Goodwin went on to study theater and oral interpretation of literature at Northwestern University and briefly pursued a career in acting. “It didn’t take me long to realize I wasn’t cut out for acting; I didn’t have what it took to make it. I did some off-off Broadway producing and other behind-the-scenes work. I look back on it now and smile.”
Over the years, he helped build a very successful, nationwide luxury real estate publishing brand, yet ideas kept popping into his head about plays he wanted to write. “I like the whole idea of crafting a story through dialogue. I think I write pretty good dialogue, so it was a natural progression to explore playwriting. I also like directing. It is like orchestrating and directing a symphony. When all the parts work together, it’s a wonderful feeling.”
He looks forward to bringing all the feels to Phillips’ Mill. “There was a time I was wondering, ‘Are we ever going to have live theater again?’ While it was great to be able to carry on virtually, there is nothing like being in front of an audience experiencing your work at the same place at the same time,” he says. “It’s been a lot of work, but it’s a great thing to be able to direct your work’s first showcase production.”
Rick is a founding member of the Playwrights’ Bridge and is also a member of the Dramatists Guild.
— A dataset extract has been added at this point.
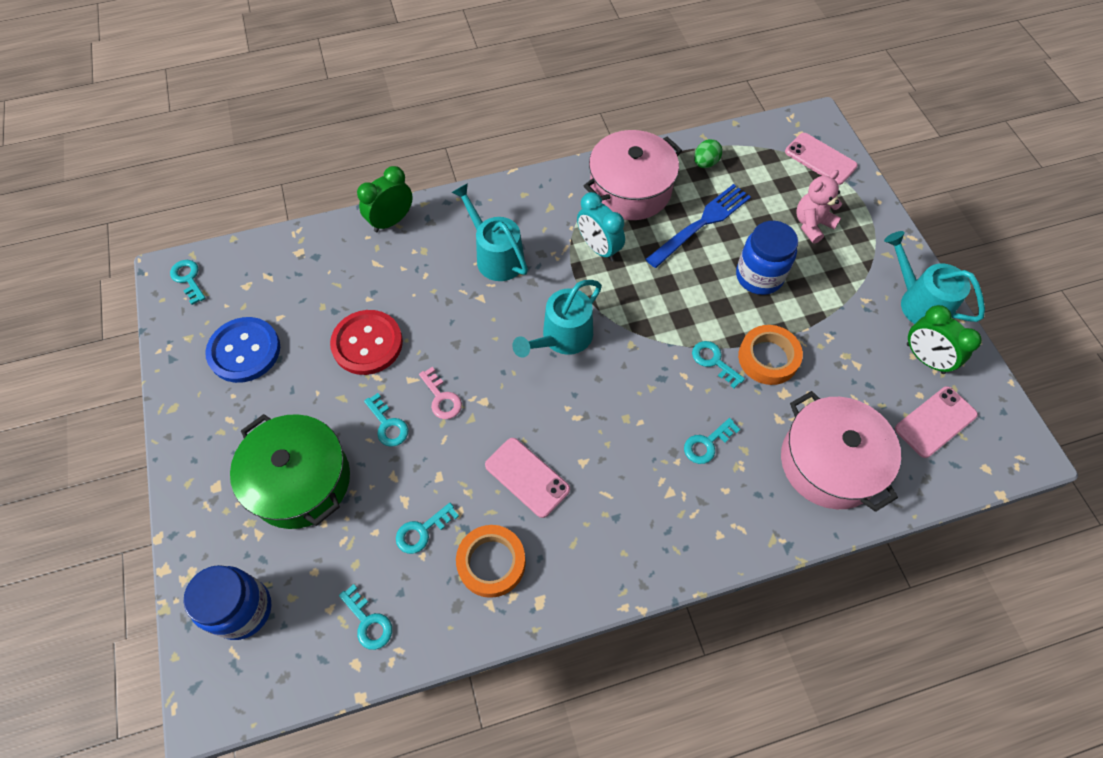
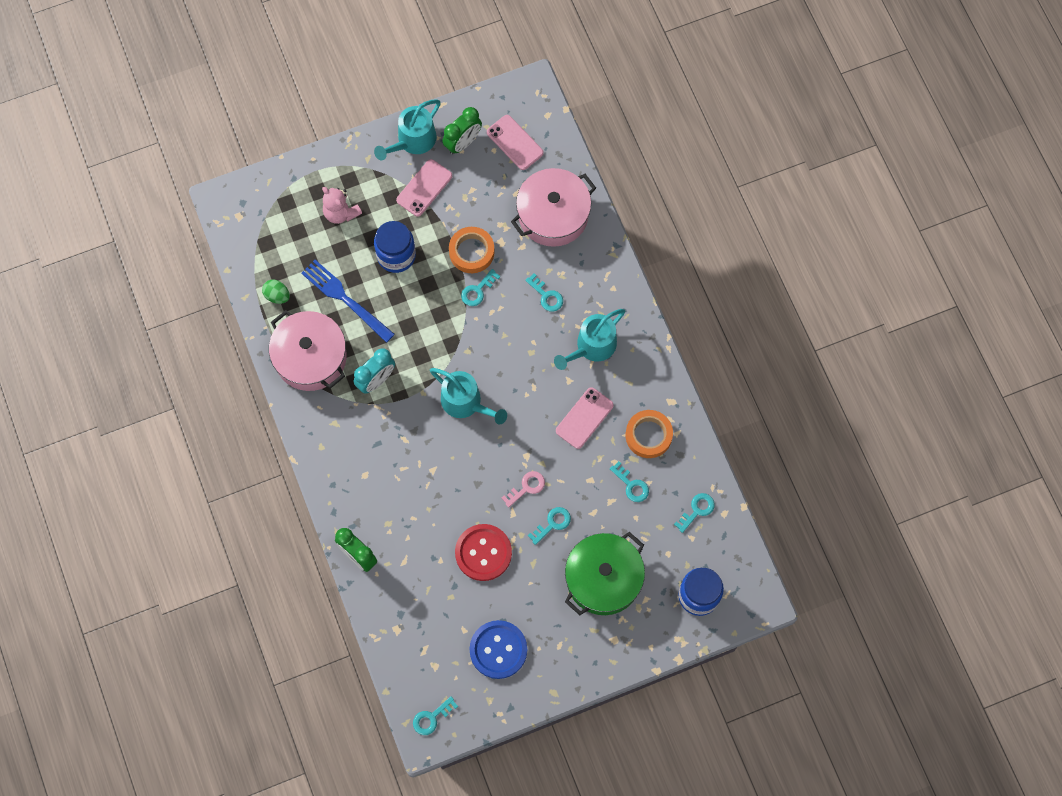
camera: 95 degrees left, 10 degrees up
turquoise watering can [451,183,528,281] -> turquoise watering can moved to [554,309,625,370]
pink phone [785,133,858,185] -> pink phone moved to [396,159,452,217]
Prior to directing “Bleeding in Black and White,” his work in local theater includes:
- Writing the one-act plays “Uncommon Ground” and “Socially Active,” which were seen at the “New Voices” Festival at the Bucks County Playhouse in 2015 and 2016
- Writing “Home Smarts,” which was seen at the Manhattan Repertory Theatre in 2018
- Reading plays in various Bucks County productions
- Directing “Reckonings in New Hope,” a play by Chris Canaan for ActorsNET of Bucks County
When he is not writing, directing, producing and volunteering at various local theater groups, Goodwin, who is recently remarried, enjoys traveling, taking care of his three dogs and doing work around the couple’s new home in Solebury.